(Exercise material)

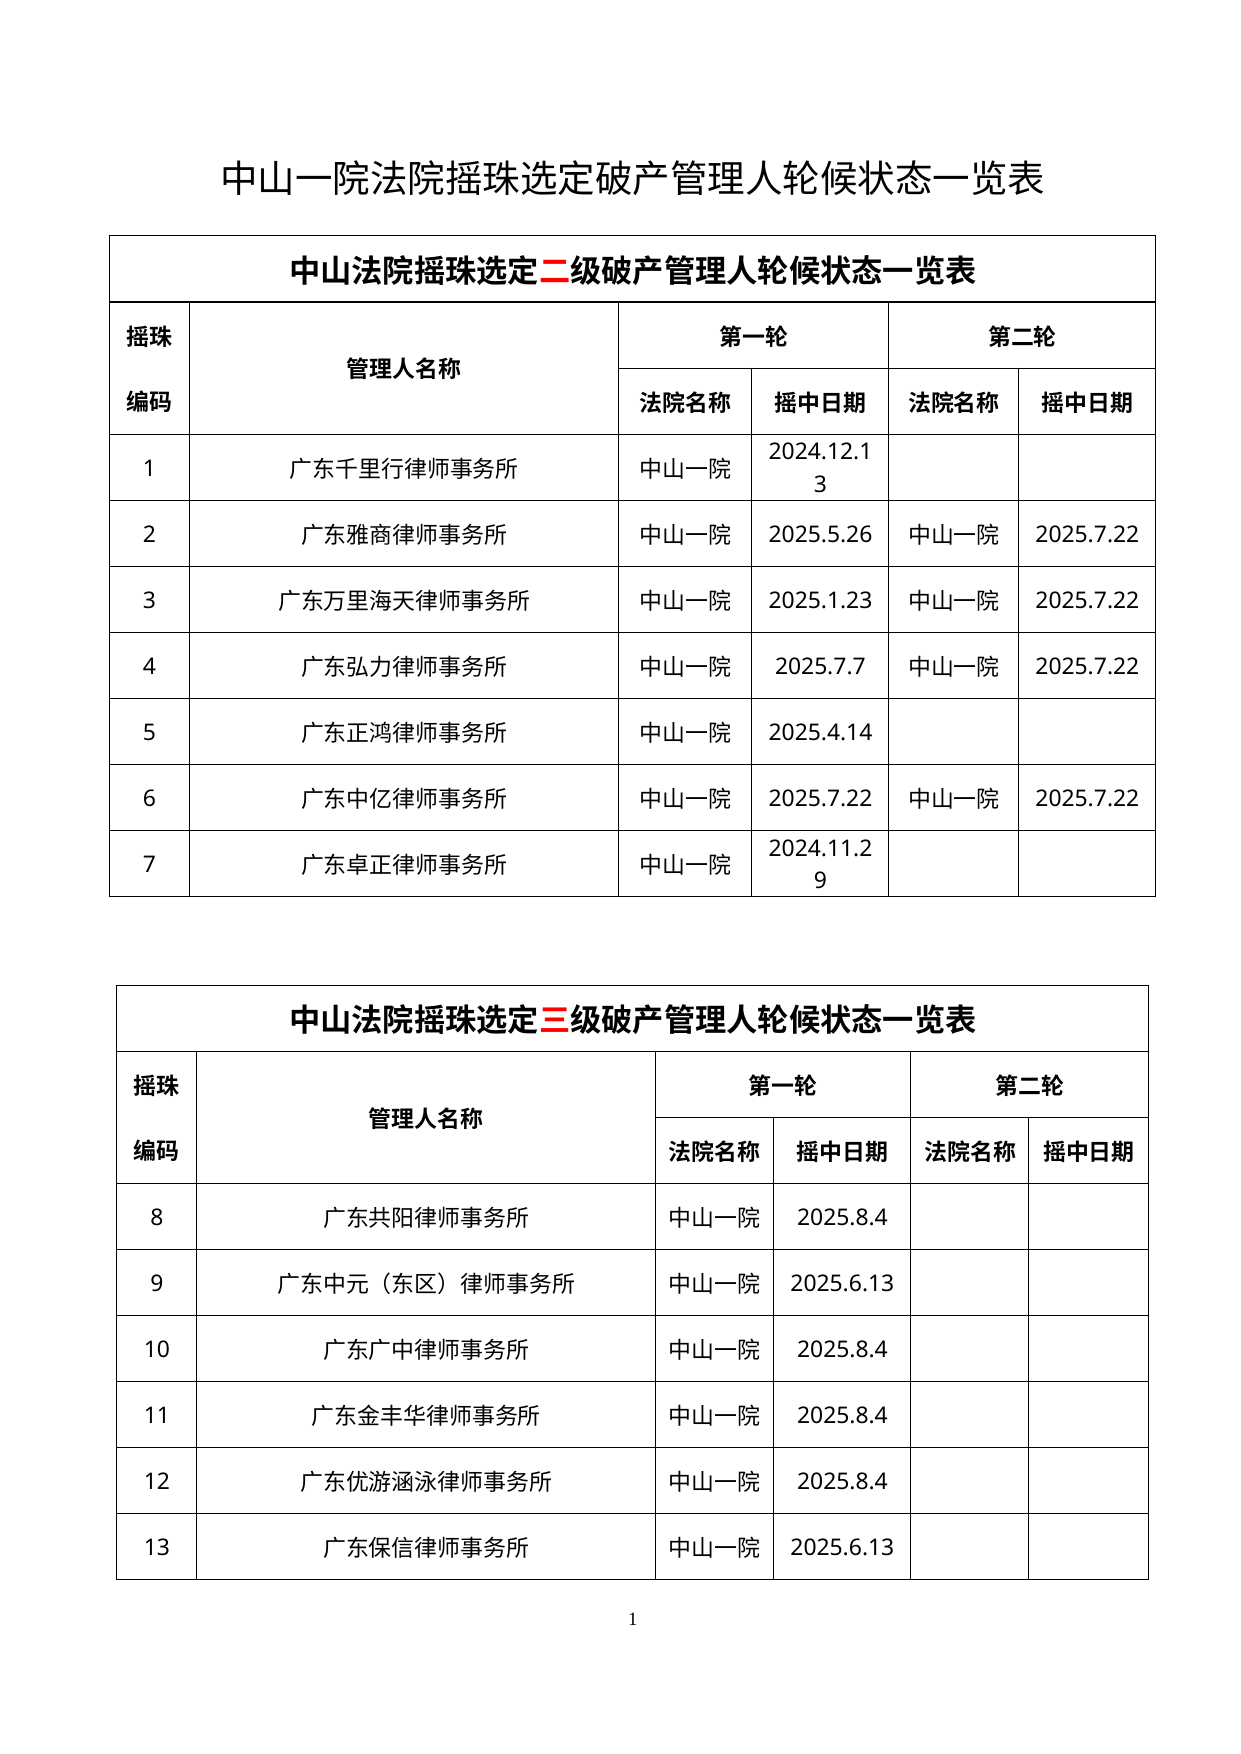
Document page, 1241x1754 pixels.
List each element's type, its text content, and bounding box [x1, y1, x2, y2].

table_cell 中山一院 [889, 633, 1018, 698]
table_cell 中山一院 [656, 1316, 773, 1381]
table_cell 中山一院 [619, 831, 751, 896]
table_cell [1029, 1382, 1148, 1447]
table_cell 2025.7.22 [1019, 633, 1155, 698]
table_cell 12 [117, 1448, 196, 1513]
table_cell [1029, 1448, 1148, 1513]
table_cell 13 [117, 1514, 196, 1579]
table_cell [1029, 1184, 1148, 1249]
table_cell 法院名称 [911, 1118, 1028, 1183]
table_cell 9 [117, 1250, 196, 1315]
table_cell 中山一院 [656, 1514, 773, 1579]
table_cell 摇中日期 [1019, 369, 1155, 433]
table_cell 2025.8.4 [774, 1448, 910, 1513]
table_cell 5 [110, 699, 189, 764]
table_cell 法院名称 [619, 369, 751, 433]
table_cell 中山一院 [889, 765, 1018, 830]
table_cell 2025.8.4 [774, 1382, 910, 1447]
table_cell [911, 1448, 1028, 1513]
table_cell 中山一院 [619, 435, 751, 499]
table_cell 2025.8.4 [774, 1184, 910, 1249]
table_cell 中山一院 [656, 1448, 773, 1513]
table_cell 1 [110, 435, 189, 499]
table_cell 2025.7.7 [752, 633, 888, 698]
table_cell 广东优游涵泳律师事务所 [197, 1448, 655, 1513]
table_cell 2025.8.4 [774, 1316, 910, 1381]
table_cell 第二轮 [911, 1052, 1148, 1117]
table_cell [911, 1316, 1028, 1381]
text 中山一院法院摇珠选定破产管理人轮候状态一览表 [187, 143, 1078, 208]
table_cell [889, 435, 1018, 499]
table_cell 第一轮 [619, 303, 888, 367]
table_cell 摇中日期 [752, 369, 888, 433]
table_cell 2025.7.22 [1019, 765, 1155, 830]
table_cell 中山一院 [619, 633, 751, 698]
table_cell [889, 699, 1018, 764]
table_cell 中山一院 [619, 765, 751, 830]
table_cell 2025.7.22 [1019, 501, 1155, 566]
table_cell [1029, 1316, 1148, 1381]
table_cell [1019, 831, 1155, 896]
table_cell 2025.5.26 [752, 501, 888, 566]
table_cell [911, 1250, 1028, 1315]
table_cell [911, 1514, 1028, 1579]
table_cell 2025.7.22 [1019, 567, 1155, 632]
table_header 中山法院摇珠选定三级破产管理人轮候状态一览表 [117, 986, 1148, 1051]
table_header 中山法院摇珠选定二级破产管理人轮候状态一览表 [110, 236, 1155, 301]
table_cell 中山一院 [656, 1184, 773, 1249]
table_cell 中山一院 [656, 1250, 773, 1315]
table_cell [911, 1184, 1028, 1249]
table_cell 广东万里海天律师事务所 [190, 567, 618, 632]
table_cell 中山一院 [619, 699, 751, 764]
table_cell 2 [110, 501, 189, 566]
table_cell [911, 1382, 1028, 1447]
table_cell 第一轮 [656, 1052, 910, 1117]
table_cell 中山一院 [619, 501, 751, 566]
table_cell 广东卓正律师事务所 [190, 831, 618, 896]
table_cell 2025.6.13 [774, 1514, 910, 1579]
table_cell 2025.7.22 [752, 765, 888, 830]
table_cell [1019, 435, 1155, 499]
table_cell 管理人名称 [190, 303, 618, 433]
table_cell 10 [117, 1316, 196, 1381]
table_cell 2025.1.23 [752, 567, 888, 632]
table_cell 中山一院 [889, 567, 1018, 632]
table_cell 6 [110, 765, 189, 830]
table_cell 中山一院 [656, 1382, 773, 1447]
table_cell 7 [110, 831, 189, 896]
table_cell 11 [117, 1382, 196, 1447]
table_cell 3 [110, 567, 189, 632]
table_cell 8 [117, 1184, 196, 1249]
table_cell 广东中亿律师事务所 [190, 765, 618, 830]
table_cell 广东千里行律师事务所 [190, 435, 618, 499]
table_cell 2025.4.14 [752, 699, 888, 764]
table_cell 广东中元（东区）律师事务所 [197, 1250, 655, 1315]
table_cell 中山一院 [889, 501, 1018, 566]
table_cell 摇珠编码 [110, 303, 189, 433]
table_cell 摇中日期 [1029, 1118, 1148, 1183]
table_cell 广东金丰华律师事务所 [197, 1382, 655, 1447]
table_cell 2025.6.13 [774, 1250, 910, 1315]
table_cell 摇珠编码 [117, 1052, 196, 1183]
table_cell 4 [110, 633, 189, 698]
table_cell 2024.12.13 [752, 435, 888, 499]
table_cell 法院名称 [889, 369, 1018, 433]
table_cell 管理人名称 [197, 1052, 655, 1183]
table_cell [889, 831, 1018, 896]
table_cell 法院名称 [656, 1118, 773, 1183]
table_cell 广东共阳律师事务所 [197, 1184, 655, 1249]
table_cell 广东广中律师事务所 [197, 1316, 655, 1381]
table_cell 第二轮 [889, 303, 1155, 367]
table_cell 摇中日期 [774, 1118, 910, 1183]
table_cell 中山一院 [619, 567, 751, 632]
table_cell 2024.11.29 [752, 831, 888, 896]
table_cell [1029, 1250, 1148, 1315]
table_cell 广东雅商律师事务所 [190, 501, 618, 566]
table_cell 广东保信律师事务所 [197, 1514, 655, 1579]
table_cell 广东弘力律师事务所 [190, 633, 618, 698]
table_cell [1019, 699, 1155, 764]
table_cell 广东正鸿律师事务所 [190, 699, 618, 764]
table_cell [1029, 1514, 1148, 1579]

(End Exercise material)

Exercise prompt
Repeat the material exactly, without images.

Solution to the exercise
Document page, 1241x1754 pixels.
List each element's type, its text content, and bounding box [x1, y1, x2, y2].

table_cell 中山一院 [889, 633, 1018, 698]
table_cell 中山一院 [656, 1316, 773, 1381]
table_cell 中山一院 [619, 831, 751, 896]
table_cell [1029, 1382, 1148, 1447]
table_cell 2025.7.22 [1019, 633, 1155, 698]
table_cell 12 [117, 1448, 196, 1513]
table_cell [1029, 1448, 1148, 1513]
table_cell 13 [117, 1514, 196, 1579]
table_cell [1029, 1184, 1148, 1249]
table_cell 法院名称 [911, 1118, 1028, 1183]
table_cell 9 [117, 1250, 196, 1315]
table_cell 中山一院 [656, 1514, 773, 1579]
table_cell 摇中日期 [1019, 369, 1155, 433]
table_cell 2025.8.4 [774, 1448, 910, 1513]
table_cell 5 [110, 699, 189, 764]
table_cell 法院名称 [619, 369, 751, 433]
table_cell 中山一院 [889, 765, 1018, 830]
table_cell 2025.8.4 [774, 1382, 910, 1447]
table_cell [911, 1448, 1028, 1513]
table_cell 中山一院 [619, 435, 751, 499]
table_cell 2025.8.4 [774, 1184, 910, 1249]
table_cell 中山一院 [656, 1448, 773, 1513]
table_cell 1 [110, 435, 189, 499]
table_cell 2025.7.7 [752, 633, 888, 698]
table_cell 广东优游涵泳律师事务所 [197, 1448, 655, 1513]
table_cell 2025.8.4 [774, 1316, 910, 1381]
table_cell 第二轮 [911, 1052, 1148, 1117]
table_cell [911, 1316, 1028, 1381]
text 中山一院法院摇珠选定破产管理人轮候状态一览表 [187, 143, 1078, 208]
table_cell [889, 435, 1018, 499]
table_cell 第一轮 [619, 303, 888, 367]
table_cell 摇中日期 [752, 369, 888, 433]
table_cell 2025.7.22 [1019, 765, 1155, 830]
table_cell 中山一院 [619, 633, 751, 698]
table_cell [889, 699, 1018, 764]
table_cell 中山一院 [619, 765, 751, 830]
table_cell 2025.7.22 [1019, 501, 1155, 566]
table_cell [1029, 1316, 1148, 1381]
table_cell [1019, 831, 1155, 896]
table_cell 2025.5.26 [752, 501, 888, 566]
table_cell [911, 1250, 1028, 1315]
table_cell [911, 1514, 1028, 1579]
table_cell 2025.7.22 [1019, 567, 1155, 632]
table_header 中山法院摇珠选定三级破产管理人轮候状态一览表 [117, 986, 1148, 1051]
table_header 中山法院摇珠选定二级破产管理人轮候状态一览表 [110, 236, 1155, 301]
table_cell 中山一院 [656, 1184, 773, 1249]
table_cell 中山一院 [656, 1250, 773, 1315]
table_cell [911, 1184, 1028, 1249]
table_cell 广东万里海天律师事务所 [190, 567, 618, 632]
table_cell 中山一院 [619, 699, 751, 764]
table_cell 2 [110, 501, 189, 566]
table_cell [911, 1382, 1028, 1447]
table_cell 第一轮 [656, 1052, 910, 1117]
table_cell 中山一院 [619, 501, 751, 566]
table_cell 广东卓正律师事务所 [190, 831, 618, 896]
table_cell 2025.6.13 [774, 1514, 910, 1579]
table_cell 2025.7.22 [752, 765, 888, 830]
table_cell [1019, 435, 1155, 499]
table_cell 管理人名称 [190, 303, 618, 433]
table_cell 10 [117, 1316, 196, 1381]
table_cell 2025.1.23 [752, 567, 888, 632]
table_cell 中山一院 [889, 567, 1018, 632]
table_cell 6 [110, 765, 189, 830]
table_cell 中山一院 [656, 1382, 773, 1447]
table_cell 7 [110, 831, 189, 896]
table_cell 11 [117, 1382, 196, 1447]
table_cell 3 [110, 567, 189, 632]
table_cell 8 [117, 1184, 196, 1249]
table_cell 广东中亿律师事务所 [190, 765, 618, 830]
table_cell 广东千里行律师事务所 [190, 435, 618, 499]
table_cell 2025.4.14 [752, 699, 888, 764]
table_cell 广东中元（东区）律师事务所 [197, 1250, 655, 1315]
table_cell 中山一院 [889, 501, 1018, 566]
table_cell 摇珠编码 [110, 303, 189, 433]
table_cell 摇中日期 [1029, 1118, 1148, 1183]
table_cell 广东金丰华律师事务所 [197, 1382, 655, 1447]
table_cell 2025.6.13 [774, 1250, 910, 1315]
table_cell 摇珠编码 [117, 1052, 196, 1183]
table_cell 4 [110, 633, 189, 698]
table_cell 2024.12.13 [752, 435, 888, 499]
table_cell 法院名称 [889, 369, 1018, 433]
table_cell 管理人名称 [197, 1052, 655, 1183]
table_cell [889, 831, 1018, 896]
table_cell 法院名称 [656, 1118, 773, 1183]
table_cell 广东共阳律师事务所 [197, 1184, 655, 1249]
table_cell 广东广中律师事务所 [197, 1316, 655, 1381]
table_cell 第二轮 [889, 303, 1155, 367]
table_cell 摇中日期 [774, 1118, 910, 1183]
table_cell 中山一院 [619, 567, 751, 632]
table_cell 2024.11.29 [752, 831, 888, 896]
table_cell [1029, 1250, 1148, 1315]
table_cell 广东雅商律师事务所 [190, 501, 618, 566]
table_cell 广东保信律师事务所 [197, 1514, 655, 1579]
table_cell 广东弘力律师事务所 [190, 633, 618, 698]
table_cell [1019, 699, 1155, 764]
table_cell 广东正鸿律师事务所 [190, 699, 618, 764]
table_cell [1029, 1514, 1148, 1579]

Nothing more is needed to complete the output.